SEBASTIAN HORSCH
Es soll eine „Sternstunde der Demokratie“ sein, hieß es vor der gestrigen ersten Impfpflicht-Debatte im Bundestag. Wie schon bei der Organspende-Diskussion 2019 sind die Abgeordneten frei von Fraktionszwängen und stimmen am Ende nur für sich selbst ab. Impfpflicht ab 18, Impfpflicht ab 50, gar keine Impfpflicht – die FDP ist sogar in allen drei Lagern federführend dabei.
Doch obwohl auch gestern gute Reden zu hören waren, sind die Unterschiede zu 2019 groß. Damals ging es auch darum, ein Thema bewusst aufzuheizen. Zu niedrige Zahlen waren Anlass für die Frage, ob nicht jeder automatisch Organspender sein soll, bis er widerspricht. Schon dass darüber gesprochen wurde, half, weil ein unterbelichtetes Problem nach vorne rückte. Es gab zwei Vorschläge, einer initiiert von Gesundheitsminister Jens Spahn (CDU). In der Impfpflicht-Frage hingegen mangelt es wahrlich nicht an Hitze. Stattdessen täte etwas mehr Übersichtlichkeit im Vorschlagsdickicht gut.
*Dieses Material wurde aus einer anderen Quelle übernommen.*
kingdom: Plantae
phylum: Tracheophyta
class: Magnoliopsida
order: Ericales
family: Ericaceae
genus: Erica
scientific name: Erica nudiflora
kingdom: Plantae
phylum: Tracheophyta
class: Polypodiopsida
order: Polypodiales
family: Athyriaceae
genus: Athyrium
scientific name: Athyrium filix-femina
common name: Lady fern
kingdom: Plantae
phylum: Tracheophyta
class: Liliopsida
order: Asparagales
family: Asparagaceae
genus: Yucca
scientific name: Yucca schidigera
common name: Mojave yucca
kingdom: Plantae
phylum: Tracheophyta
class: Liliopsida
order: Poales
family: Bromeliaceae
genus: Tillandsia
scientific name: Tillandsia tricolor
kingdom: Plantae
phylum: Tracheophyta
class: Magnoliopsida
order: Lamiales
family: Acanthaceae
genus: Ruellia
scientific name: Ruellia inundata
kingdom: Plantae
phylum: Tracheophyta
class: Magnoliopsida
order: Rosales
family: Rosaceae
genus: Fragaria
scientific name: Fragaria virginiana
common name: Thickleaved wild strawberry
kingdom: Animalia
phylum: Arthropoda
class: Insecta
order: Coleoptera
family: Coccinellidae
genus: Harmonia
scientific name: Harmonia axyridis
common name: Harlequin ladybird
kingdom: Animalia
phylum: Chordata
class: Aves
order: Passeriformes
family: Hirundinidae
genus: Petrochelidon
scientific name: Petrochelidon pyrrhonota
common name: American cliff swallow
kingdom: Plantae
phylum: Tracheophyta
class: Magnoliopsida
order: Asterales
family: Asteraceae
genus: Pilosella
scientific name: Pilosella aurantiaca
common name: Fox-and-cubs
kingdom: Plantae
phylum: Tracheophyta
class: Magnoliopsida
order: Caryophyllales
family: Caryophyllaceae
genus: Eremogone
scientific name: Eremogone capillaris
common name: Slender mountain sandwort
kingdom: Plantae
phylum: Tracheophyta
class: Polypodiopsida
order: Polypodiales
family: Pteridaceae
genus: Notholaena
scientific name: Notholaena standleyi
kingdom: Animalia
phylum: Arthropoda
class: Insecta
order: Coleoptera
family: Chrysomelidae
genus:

Bisher gibt es vier Anträge (die AfD plant einen eigenen gegen eine Impfpflicht). Die Union hat zudem einen fünften angekündigt, aber erst nach der Debatte – Inhalt offen. Spahns Nachfolger Karl Lauterbach (SPD) hält sich hingegen aus politischem Kalkül zurück – genau wie Kanzler Olaf Scholz (SPD). Dabei wäre es gerade in einer solch brisanten Frage die Aufgabe der Regierung, eine Richtung vorzugeben, von der sich andere wiederum abgrenzen könnten. Dass diese Klarheit fehlt, macht die zunehmend unüberschaubare Entscheidungsfindung für die Bevölkerung mit jedem weiteren Vorschlag schwerer greifbar – und droht letztlich der Akzeptanz zu schaden.